Filter the listing below for "reset" and report every line that has it.

Recorded data -

-------------------------

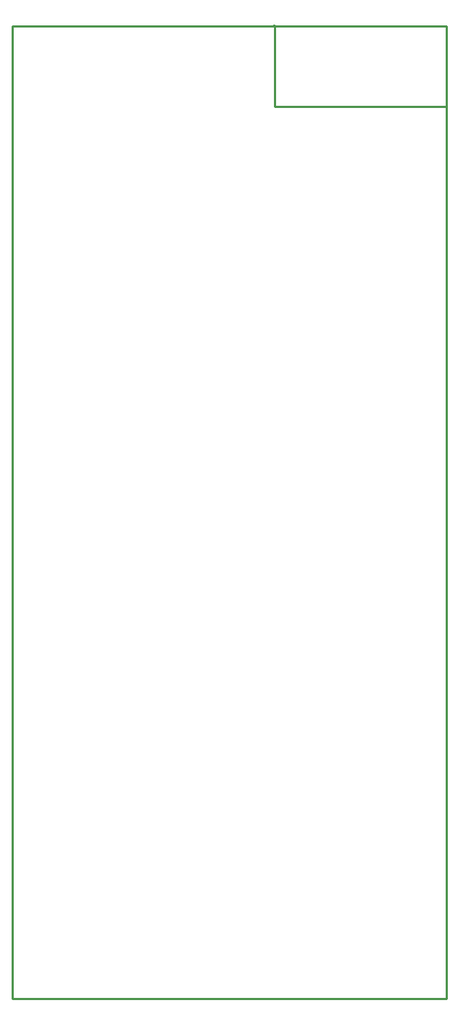
<source format=gko>
%FSLAX25Y25*%
%MOIN*%
G70*
G01*
G75*
G04 Layer_Color=16711935*
%ADD10R,0.03937X0.05906*%
%ADD11C,0.01000*%
%ADD12C,0.03000*%
%ADD13C,0.04724*%
%ADD14R,0.04724X0.04724*%
%ADD15C,0.12000*%
G04:AMPARAMS|DCode=16|XSize=82.68mil|YSize=82.68mil|CornerRadius=0mil|HoleSize=0mil|Usage=FLASHONLY|Rotation=90.000|XOffset=0mil|YOffset=0mil|HoleType=Round|Shape=Octagon|*
%AMOCTAGOND16*
4,1,8,0.02067,0.04134,-0.02067,0.04134,-0.04134,0.02067,-0.04134,-0.02067,-0.02067,-0.04134,0.02067,-0.04134,0.04134,-0.02067,0.04134,0.02067,0.02067,0.04134,0.0*
%
%ADD16OCTAGOND16*%

%ADD17C,0.03937*%
%ADD18C,0.05000*%
%ADD19C,0.00500*%
%ADD20C,0.00600*%
%ADD21R,0.04737X0.06706*%
%ADD22C,0.05524*%
%ADD23R,0.05524X0.05524*%
%ADD24C,0.12800*%
G04:AMPARAMS|DCode=25|XSize=90.68mil|YSize=90.68mil|CornerRadius=0mil|HoleSize=0mil|Usage=FLASHONLY|Rotation=90.000|XOffset=0mil|YOffset=0mil|HoleType=Round|Shape=Octagon|*
%AMOCTAGOND25*
4,1,8,0.02267,0.04534,-0.02267,0.04534,-0.04534,0.02267,-0.04534,-0.02267,-0.02267,-0.04534,0.02267,-0.04534,0.04534,-0.02267,0.04534,0.02267,0.02267,0.04534,0.0*
%
%ADD25OCTAGOND25*%

%ADD26C,0.04737*%
%ADD27C,0.05800*%
%ADD28C,0.00787*%
D11*
X120952Y410374D02*
X199573D01*
X120952D02*
Y447509D01*
X120272D02*
X120952D01*
X0Y0D02*
X199702D01*
Y447345D01*
X0D02*
X199702D01*
X0Y0D02*
Y447345D01*
M02*

</source>
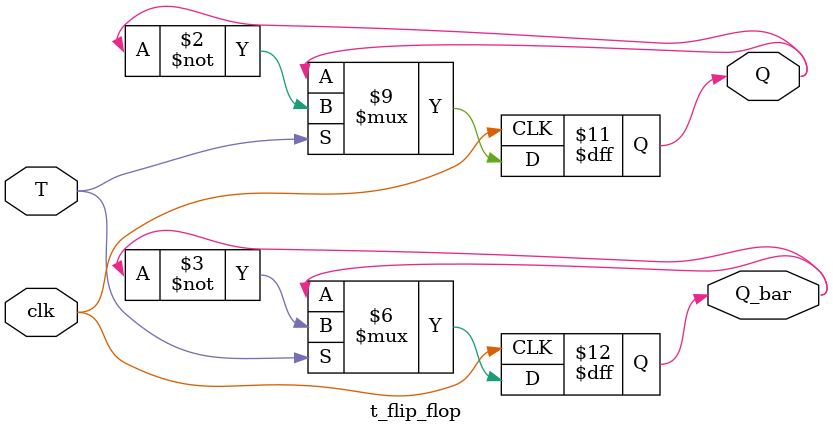
<source format=sv>
module t_flip_flop (
    input logic clk, T,
    output logic Q, Q_bar
);

initial begin
    Q = 0;
    Q_bar = 1;
end

always_ff @(posedge clk) begin
    if (T) begin
        Q = ~Q;
        Q_bar = ~Q_bar;
    end
end

endmodule
</source>
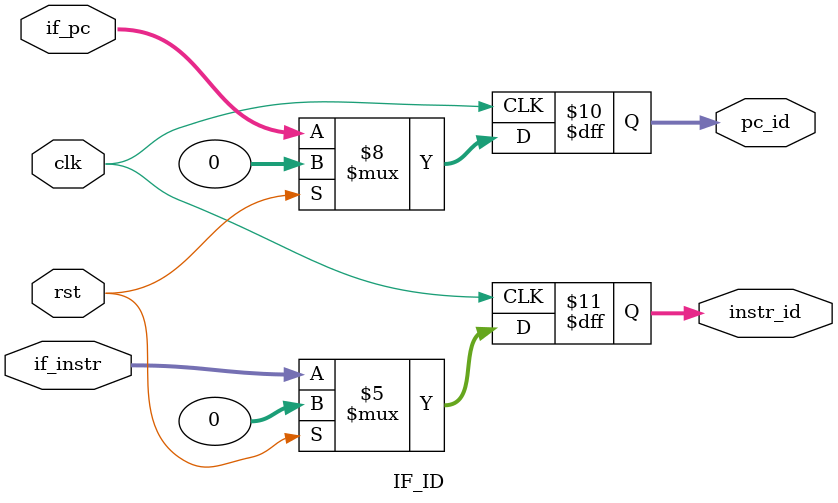
<source format=v>
`timescale 1ns / 1ns
module IF_ID(clk,rst,if_pc,if_instr,pc_id,instr_id);
    input wire clk;
    input wire rst;
    //signal for fetch
    input wire[31:0] if_pc;
    input wire[31:0] if_instr;
    //signal for decode
    output reg[31:0] pc_id;
    output reg[31:0] instr_id;
    
    initial begin
        instr_id<=0;
    end
    
    always@(posedge clk)
        if(rst=='b1)
            begin
                pc_id<='h00000000;
                instr_id<='h00000000;
            end
        else
            begin
                pc_id<=if_pc;
                instr_id<=if_instr;
            end
    
endmodule

</source>
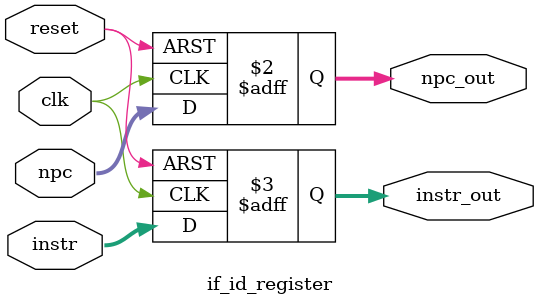
<source format=v>
`timescale 1ns / 1ps

module if_id_register
(
    input wire clk,
    input wire reset,
    input wire [31:0] npc,
    input wire [31:0] instr,                    // cant use instruction :c
    output reg [31:0] npc_out,
    output reg [31:0] instr_out
);

    always @(posedge clk or posedge reset) 
    begin
        if (reset) 
        begin
            npc_out <= 32'h00000000;
            instr_out <= 32'h00000000;
        end else 
        begin
            npc_out <= npc;
            instr_out <= instr;
        end
    end
    
endmodule

</source>
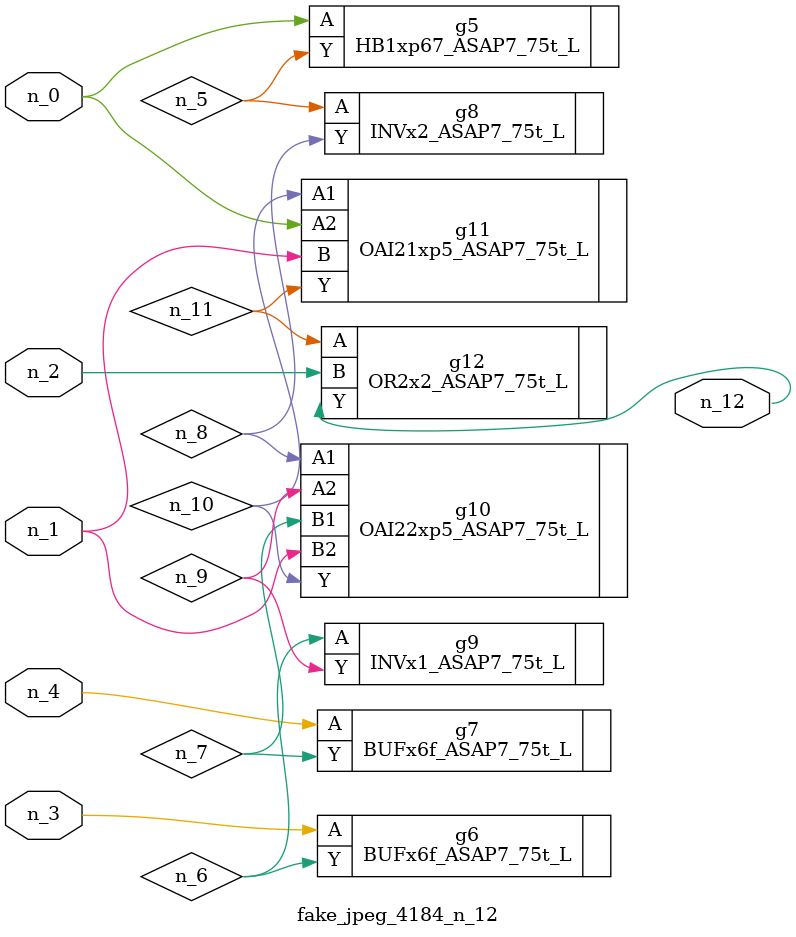
<source format=v>
module fake_jpeg_4184_n_12 (n_3, n_2, n_1, n_0, n_4, n_12);

input n_3;
input n_2;
input n_1;
input n_0;
input n_4;

output n_12;

wire n_11;
wire n_10;
wire n_8;
wire n_9;
wire n_6;
wire n_5;
wire n_7;

HB1xp67_ASAP7_75t_L g5 ( 
.A(n_0),
.Y(n_5)
);

BUFx6f_ASAP7_75t_L g6 ( 
.A(n_3),
.Y(n_6)
);

BUFx6f_ASAP7_75t_L g7 ( 
.A(n_4),
.Y(n_7)
);

INVx2_ASAP7_75t_L g8 ( 
.A(n_5),
.Y(n_8)
);

OAI22xp5_ASAP7_75t_L g10 ( 
.A1(n_8),
.A2(n_9),
.B1(n_7),
.B2(n_1),
.Y(n_10)
);

INVx1_ASAP7_75t_L g9 ( 
.A(n_6),
.Y(n_9)
);

OAI21xp5_ASAP7_75t_L g11 ( 
.A1(n_10),
.A2(n_0),
.B(n_1),
.Y(n_11)
);

OR2x2_ASAP7_75t_L g12 ( 
.A(n_11),
.B(n_2),
.Y(n_12)
);


endmodule
</source>
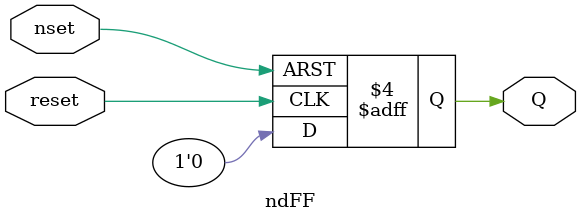
<source format=v>
module ndFF ( nset, reset, Q );
   input  nset;            
   input  reset;           
   output Q ;              
   reg    Q ;
   always @(negedge nset or posedge reset)
     begin
	if (nset ==1'b0)  Q  = 1'b1;
	else if (reset==1'b1) Q  = 1'b0;
     end
endmodule
</source>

-------------------------

Task response -
    input wire reset,
    always @(posedge clk or posedge reset) 
        if (reset) 
module ndFF ( nset, reset, Q );
   input  reset;           
   always @(negedge nset or posedge reset)
	else if (reset==1'b1) Q  = 1'b0;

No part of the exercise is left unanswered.